Records for the exercise
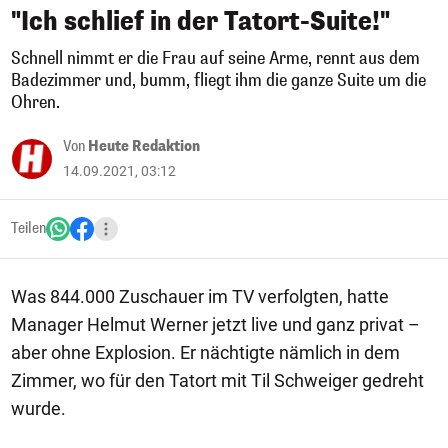
"Ich schlief in der Tatort-Suite!"
Schnell nimmt er die Frau auf seine Arme, rennt aus dem
Badezimmer und, bumm, fliegt ihm die ganze Suite um die
Ohren.
Von
Heute Redaktion
14.09.2021, 03:12
Teilen
Was 844.000 Zuschauer im TV verfolgten, hatte
Manager Helmut Werner jetzt live und ganz privat –
aber ohne Explosion. Er nächtigte nämlich in dem
Zimmer, wo für den Tatort mit Til Schweiger gedreht
wurde.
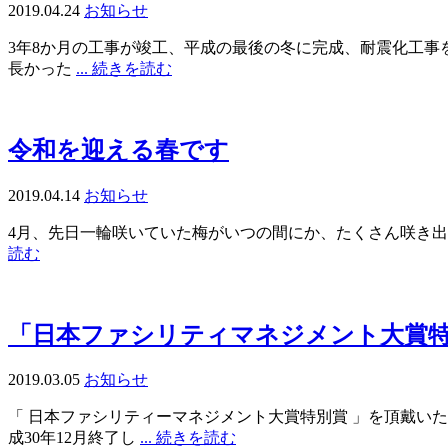
2019.04.24
お知らせ
3年8か月の工事が竣工、平成の最後の冬に完成、耐震化工事
長かった
... 続きを読む
令和を迎える春です
2019.04.14
お知らせ
4月、先日一輪咲いていた梅がいつの間にか、たくさん咲き出
読む
「日本ファシリティマネジメント大賞
2019.03.05
お知らせ
「 日本ファシリティーマネジメント大賞特別賞 」を頂戴い
成30年12月終了し
... 続きを読む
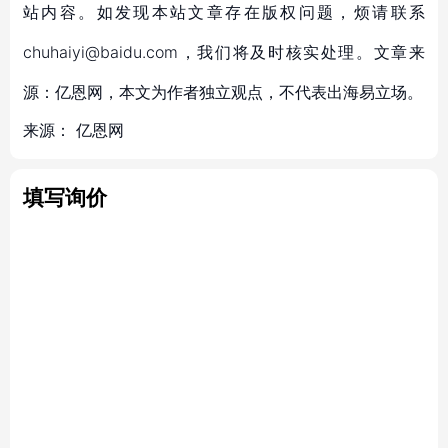
站内容。如发现本站文章存在版权问题，烦请联系
chuhaiyi@baidu.com，我们将及时核实处理。文章来
源：亿恩网，本文为作者独立观点，不代表出海易立场。
来源：
亿恩网
填写询价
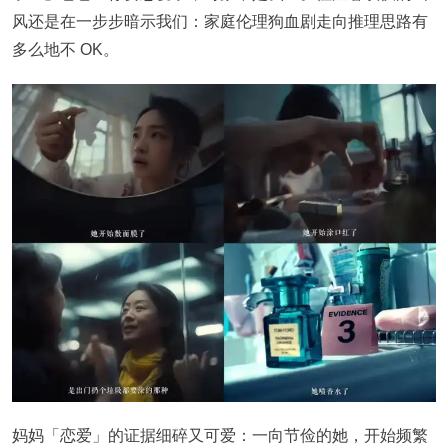
风还是在一步步暗示我们：家庭伦理狗血剧走向推理思路有
多么地不 OK。
妈妈「恋爱」的证据细碎又可爱：一向节俭的她，开始频繁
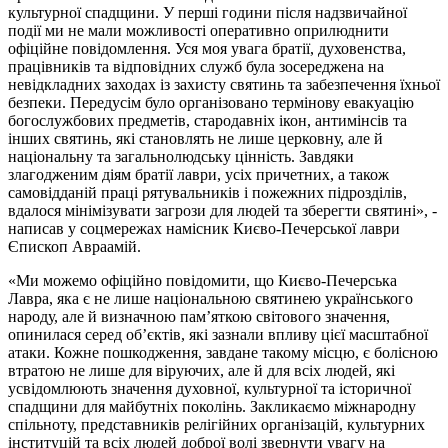
культурної спадщини. У перші години після надзвичайної
події ми не мали можливості оперативно оприлюднити
офіційне повідомлення. Уся моя увага братії, духовенства,
працівників та відповідних служб була зосереджена на
невідкладних заходах із захисту святинь та забезпечення їхньої
безпеки. Передусім було організовано термінову евакуацію
богослужбових предметів, стародавніх ікон, антимінсів та
інших святинь, які становлять не лише церковну, але й
національну та загальнолюдську цінність. Завдяки
злагодженим діям братії лаври, усіх причетних, а також
самовідданій праці рятувальників і пожежних підрозділів,
вдалося мінімізувати загрози для людей та зберегти святині», -
написав у соцмережах намісник Києво-Печерської лаври
Єпископ Авраамій.
«Ми можемо офіційно повідомити, що Києво-Печерська
Лавра, яка є не лише національною святинею українського
народу, але й визначною пам’яткою світового значення,
опинилася серед об’єктів, які зазнали впливу цієї масштабної
атаки. Кожне пошкодження, завдане такому місцю, є болісною
втратою не лише для віруючих, але й для всіх людей, які
усвідомлюють значення духовної, культурної та історичної
спадщини для майбутніх поколінь. Закликаємо міжнародну
спільноту, представників релігійних організацій, культурних
інституцій та всіх людей доброї волі звернути увагу на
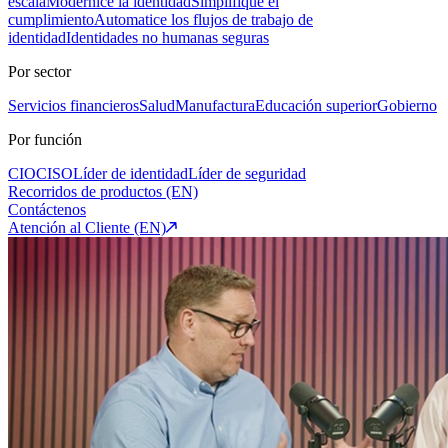
escala
Modernice la identidad
Simplifique el
cumplimiento
Automatice los flujos de trabajo de
identidad
Identidades no humanas seguras
Por sector
Servicios financieros
Salud
Manufactura
Educación superior
Gobierno
Por función
CIO
CISO
Líder de identidad
Líder de seguridad
Recorridos de productos (EN)
Contáctenos
Atención al Cliente (EN)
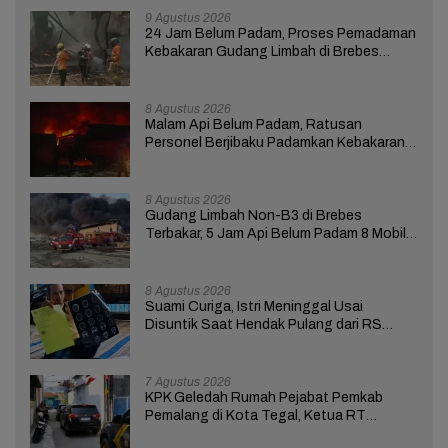
9 Agustus 2026
24 Jam Belum Padam, Proses Pemadaman
Kebakaran Gudang Limbah di Brebes
Masih Berlangsung
8 Agustus 2026
Malam Api Belum Padam, Ratusan
Personel Berjibaku Padamkan Kebakaran
Gudang Limbah di Brebes
8 Agustus 2026
Gudang Limbah Non-B3 di Brebes
Terbakar, 5 Jam Api Belum Padam 8 Mobil
Damkar Dikerahkan
8 Agustus 2026
Suami Curiga, Istri Meninggal Usai
Disuntik Saat Hendak Pulang dari RS
Bhakti Asih Brebes
7 Agustus 2026
KPK Geledah Rumah Pejabat Pemkab
Pemalang di Kota Tegal, Ketua RT
Ungkap Terkait Kasus Bupati Anom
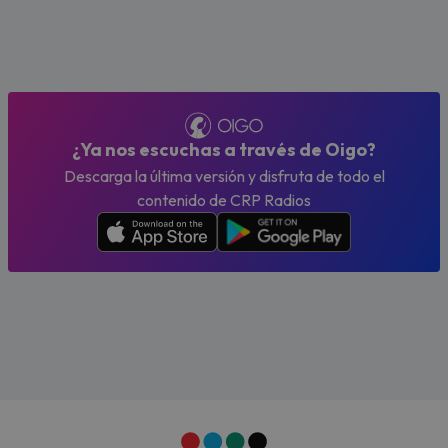
¿Ya nos escuchas a través de Oigo?
Descarga la última versión y disfruta de todo el
contenido de CRP Radios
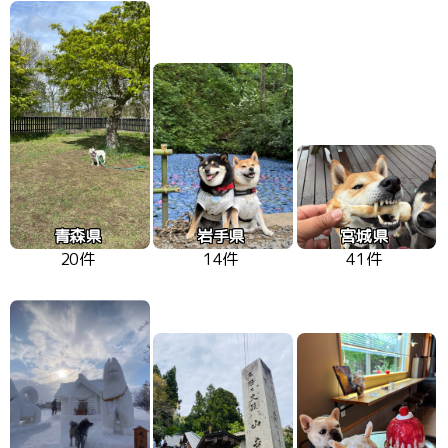
青森県
岩手県
宮城県
20件
14件
41件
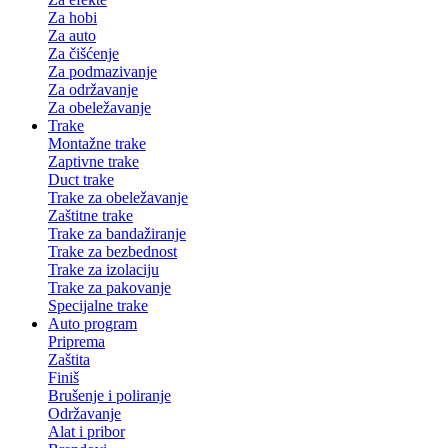
Za hobi
Za auto
Za čišćenje
Za podmazivanje
Za održavanje
Za obeležavanje
Trake
Montažne trake
Zaptivne trake
Duct trake
Trake za obeležavanje
Zaštitne trake
Trake za bandažiranje
Trake za bezbednost
Trake za izolaciju
Trake za pakovanje
Specijalne trake
Auto program
Priprema
Zaštita
Finiš
Brušenje i poliranje
Održavanje
Alat i pribor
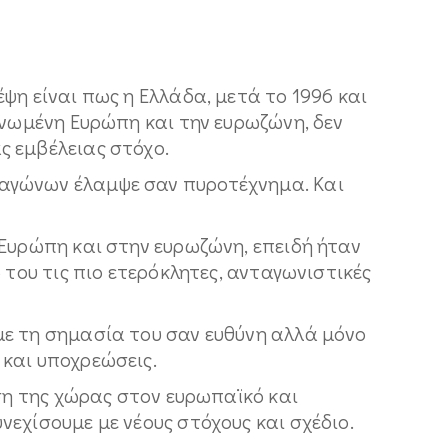
ψη είναι πως η Ελλάδα, μετά το 1996 και
Ενωμένη Ευρώπη και την ευρωζώνη, δεν
 εμβέλειας στόχο.
αγώνων έλαμψε σαν πυροτέχνημα. Και
 Ευρώπη και στην ευρωζώνη, επειδή ήταν
 του τις πιο ετερόκλητες, ανταγωνιστικές
ε τη σημασία του σαν ευθύνη αλλά μόνο
και υποχρεώσεις.
έση της χώρας στον ευρωπαϊκό και
εχίσουμε με νέους στόχους και σχέδιο.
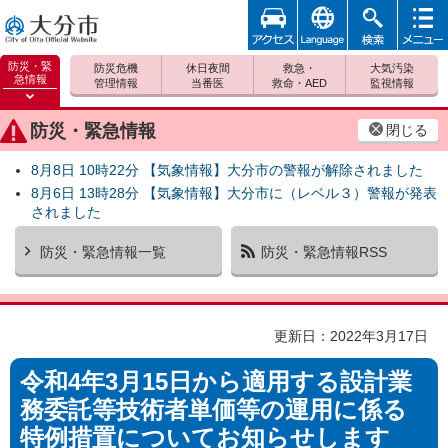
アクセ
foreign
検索
メニュ
大分市
ス
ー
防災・緊
防災危機
休日夜間
救急・
大気汚染
急情報
管理情報
当番医
救命・AED
監視情報
防災緊
急情報
防災・緊急情報
閉じる
を開く
8月8日 10時22分 【気象情報】大分市の警報が解除されました
8月6日 13時28分 【気象情報】大分市に（レベル３）警報が発表
されました
防災・緊急情報一覧
防災・緊急情報RSS
更新日：2022年3月17日
令和4年3月15日から適用する設計業
務委託等技術者単価等の運用に係る
特例措置についてお知らせします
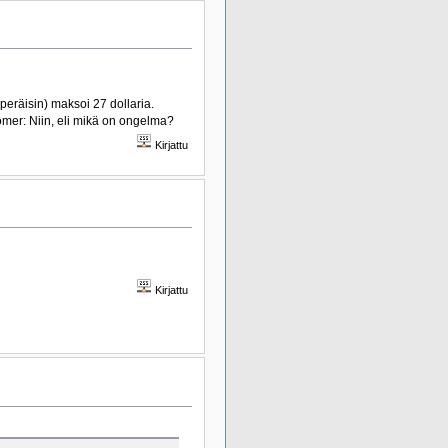
 peräisin) maksoi 27 dollaria.
omer: Niin, eli mikä on ongelma?
Kirjattu
Kirjattu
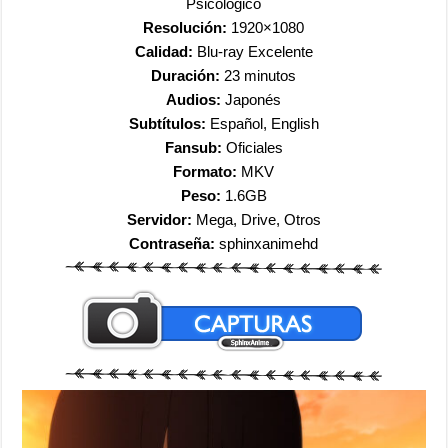
Psicológico
Resolución:
1920×1080
Calidad:
Blu-ray Excelente
Duración:
23 minutos
Audios:
Japonés
Subtítulos:
Español, English
Fansub:
Oficiales
Formato:
MKV
Peso:
1.6GB
Servidor:
Mega, Drive, Otros
Contraseña:
sphinxanimehd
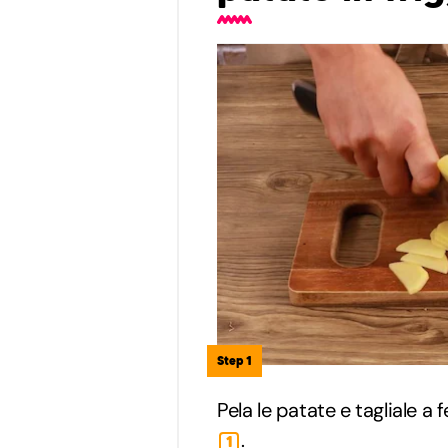
Step 1
Pela le patate e tagliale a
.
1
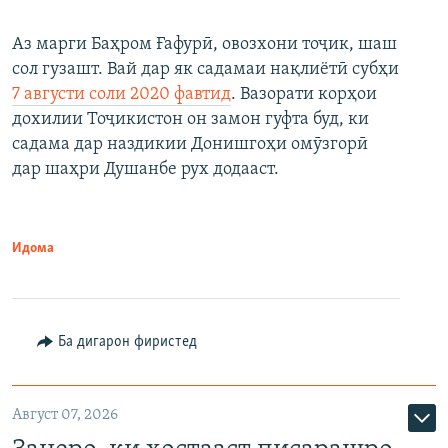
Аз марги Баҳром Ғафурӣ, овозхони тоҷик, шаш
сол гузашт. Вай дар як садамаи нақлиётӣ субҳи
7 августи соли 2020 фавтид
. Вазорати корҳои
дохилии Тоҷикистон он замон гуфта буд, ки
садама дар наздикии Донишгоҳи омӯзгорӣ
дар шаҳри Душанбе рух додааст.
Идома
Ба дигарон фиристед
Август 07, 2026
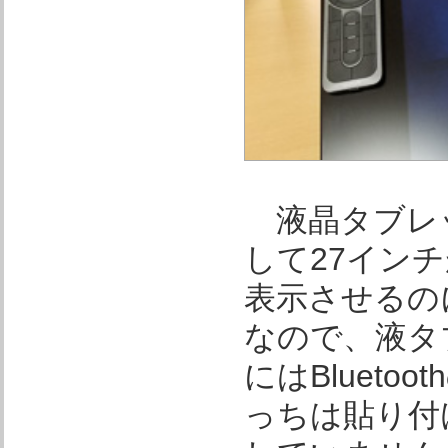
液晶タブレ
して27イン
表示させるの
なので、液タ
にはBluet
っちは貼り付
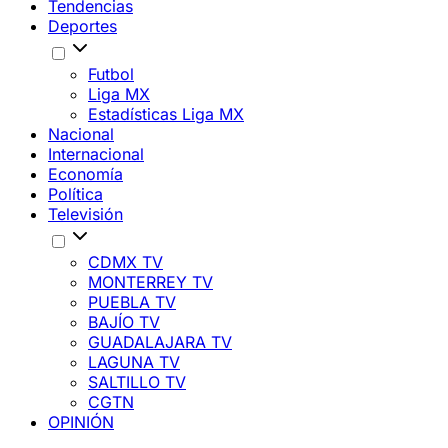
Tendencias
Deportes
Futbol
Liga MX
Estadísticas Liga MX
Nacional
Internacional
Economía
Política
Televisión
CDMX TV
MONTERREY TV
PUEBLA TV
BAJÍO TV
GUADALAJARA TV
LAGUNA TV
SALTILLO TV
CGTN
OPINIÓN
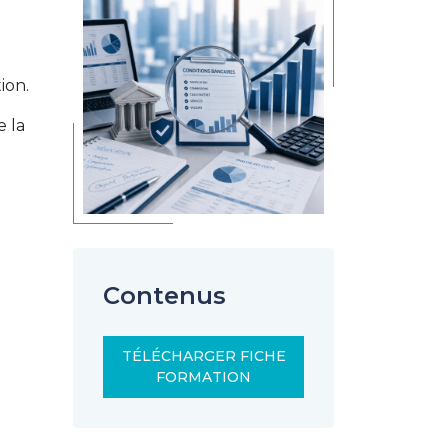
ion.
e la
Contenus
TÉLÉCHARGER FICHE
FORMATION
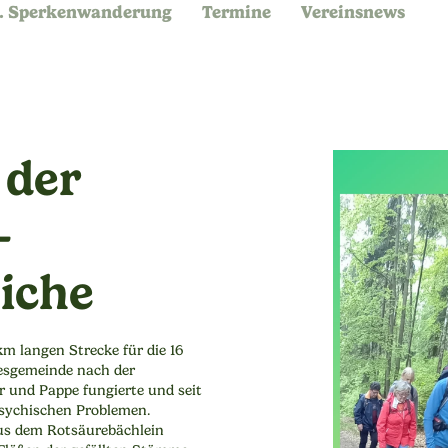
. Sperkenwanderung
Termine
Vereinsnews
 der
–
iche
m langen Strecke für die 16
desgemeinde nach der
r und Pappe fungierte und seit
psychischen Problemen.
aus dem Rotsäurebächlein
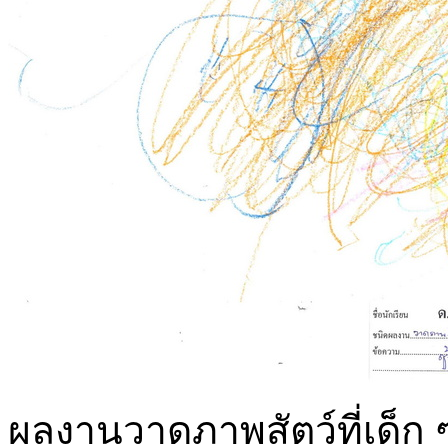
ผลงานวาดภาพสัตว์ที่เด็ก ๆ 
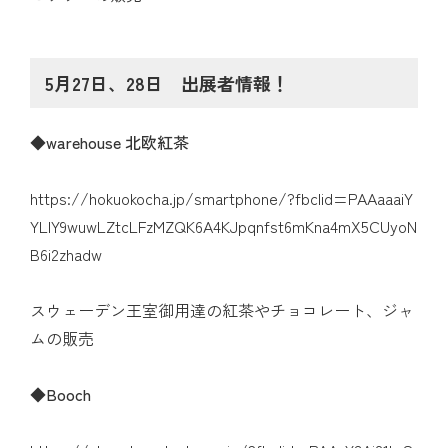
5月27日、28日 出展者情報！
◆
warehouse 北欧紅茶
https://hokuokocha.jp/smartphone/?fbclid=PAAaaaiY
YLIY9wuwLZtcLFzMZQK6A4KJpqnfst6mKna4mX5CUyoN
B6i2zhadw
スウェーデン王室御用達の紅茶やチョコレート、ジャ
ムの販売
◆
Booch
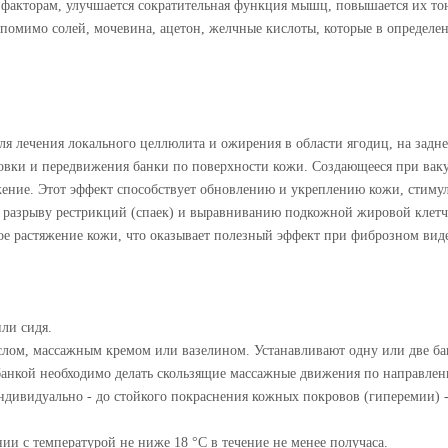
факторам, улучшается сократительная функция мышц, повышается их тон
т, помимо солей, мочевина, ацетон, желчные кислоты, которые в определ
 лечения локального целлюлита и ожирения в области ягодиц, на задней
новки и передвижения банки по поверхности кожи. Создающееся при вак
жение. Этот эффект способствует обновлению и укреплению кожи, стиму
т разрыву рестрикций (спаек) и выравниванию подкожной жировой клетч
ое растяжение кожи, что оказывает полезный эффект при фиброзном вид
ли сидя.
лом, массажным кремом или вазелином. Устанавливают одну или две бан
банкой необходимо делать скользящие массажные движения по направлен
ивидуально - до стойкого покраснения кожных покровов (гиперемии) - 
и с температурой не ниже 18 °С в течение не менее получаса.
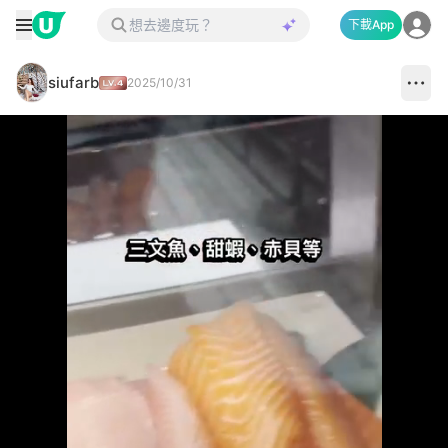
下載App
siufarb
2025/10/31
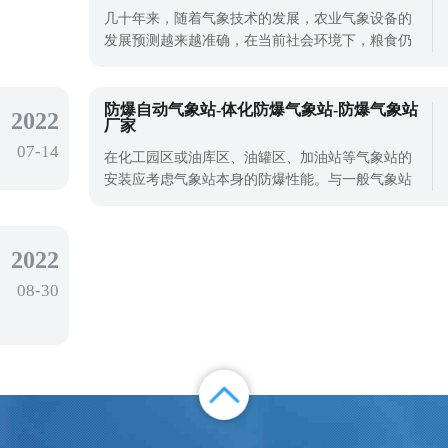
种植经验转化为精细数据支持，可以达到对农业医
几十年来，随着气象技术的发展，农业气象设备的
药、水肥的精确控制，减小浪费，减小污
发展预测越来越准确，在当前社会环境下，粮食仍
然是人类生存的基础，因此气象设备的使用有利于
农业粮食生产，在现代农业科技园区，有气象站，
气象站可以实时监测气象数据，监测气象数据可以
防爆自动气象站-体化防爆气象站-防爆气象站
2022
厂家
通过传感器上传到计算机后台，提供给种植者实时
07-14
观测。天合环境小型气象站就是一款被广
在化工园区或油库区、油罐区、加油站等气象站的
安装应考虑气象站本身的防爆性能。与一般气象站
相比，防爆自动气象站支架和防护箱都应具有防爆
性能，以减少设备使用造成的安全风险。安全不是
小事，尤其是工业行业，一旦发生爆炸和其他事
2022
故，无法想象，也是不可估量和不可挽回的。防爆
08-30
自动气象站设备实时监测特殊场所的风速、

Directions
Where a picture appears, omit it; otherwise reproduce each line above from the first to the one with "народу, але й", inclusive.

Exercise result
"Ich schlief in der Tatort-Suite!"
Schnell nimmt er die Frau auf seine Arme, rennt aus dem
Badezimmer und, bumm, fliegt ihm die ganze Suite um die
Ohren.
Von
Heute Redaktion
14.09.2021, 03:12
Teilen
Was 844.000 Zuschauer im TV verfolgten, hatte
Manager Helmut Werner jetzt live und ganz privat –
aber ohne Explosion. Er nächtigte nämlich in dem
Zimmer, wo für den Tatort mit Til Schweiger gedreht
wurde.
2019.04.24
お知らせ
3年8か月の工事が竣工、平成の最後の冬に完成、耐震化工事
長かった
... 続きを読む
令和を迎える春です
2019.04.14
お知らせ
4月、先日一輪咲いていた梅がいつの間にか、たくさん咲き出
読む
「日本ファシリティマネジメント大賞
2019.03.05
お知らせ
「 日本ファシリティーマネジメント大賞特別賞 」を頂戴い
成30年12月終了し
... 続きを読む
站内容。如发现本站文章存在版权问题，烦请联系
chuhaiyi@baidu.com，我们将及时核实处理。文章来
源：亿恩网，本文为作者独立观点，不代表出海易立场。
来源：
亿恩网
填写询价
风还是在一步步暗示我们：家庭伦理狗血剧走向推理思路有
多么地不 OK。
妈妈「恋爱」的证据细碎又可爱：一向节俭的她，开始频繁
культурної спадщини. У перші години після надзвичайної
події ми не мали можливості оперативно оприлюднити
офіційне повідомлення. Уся моя увага братії, духовенства,
працівників та відповідних служб була зосереджена на
невідкладних заходах із захисту святинь та забезпечення їхньої
безпеки. Передусім було організовано термінову евакуацію
богослужбових предметів, стародавніх ікон, антимінсів та
інших святинь, які становлять не лише церковну, але й
національну та загальнолюдську цінність. Завдяки
злагодженим діям братії лаври, усіх причетних, а також
самовідданій праці рятувальників і пожежних підрозділів,
вдалося мінімізувати загрози для людей та зберегти святині», -
написав у соцмережах намісник Києво-Печерської лаври
Єпископ Авраамій.
«Ми можемо офіційно повідомити, що Києво-Печерська
Лавра, яка є не лише національною святинею українського
народу, але й визначною пам’яткою світового значення,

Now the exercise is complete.